▶ Problem description
Scan the entries below and extract each line with the word "Vitio" in it.

▶ Material for the task
========

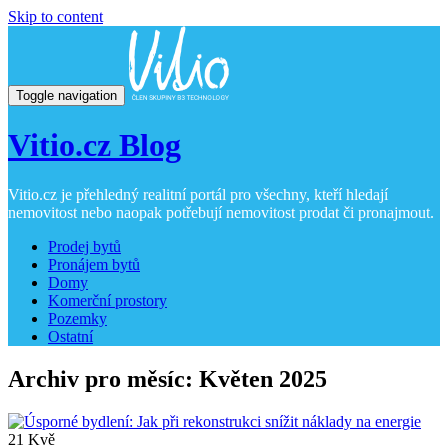
Skip to content
Toggle navigation
Vitio.cz Blog
Vitio.cz je přehledný realitní portál pro všechny, kteří hledají
nemovitost nebo naopak potřebují nemovitost prodat či pronajmout.
Prodej bytů
Pronájem bytů
Domy
Komerční prostory
Pozemky
Ostatní
Archiv pro měsíc: Květen 2025
21
Kvě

========

▶ Answer box
Vitio.cz Blog
Vitio.cz je přehledný realitní portál pro všechny, kteří hledají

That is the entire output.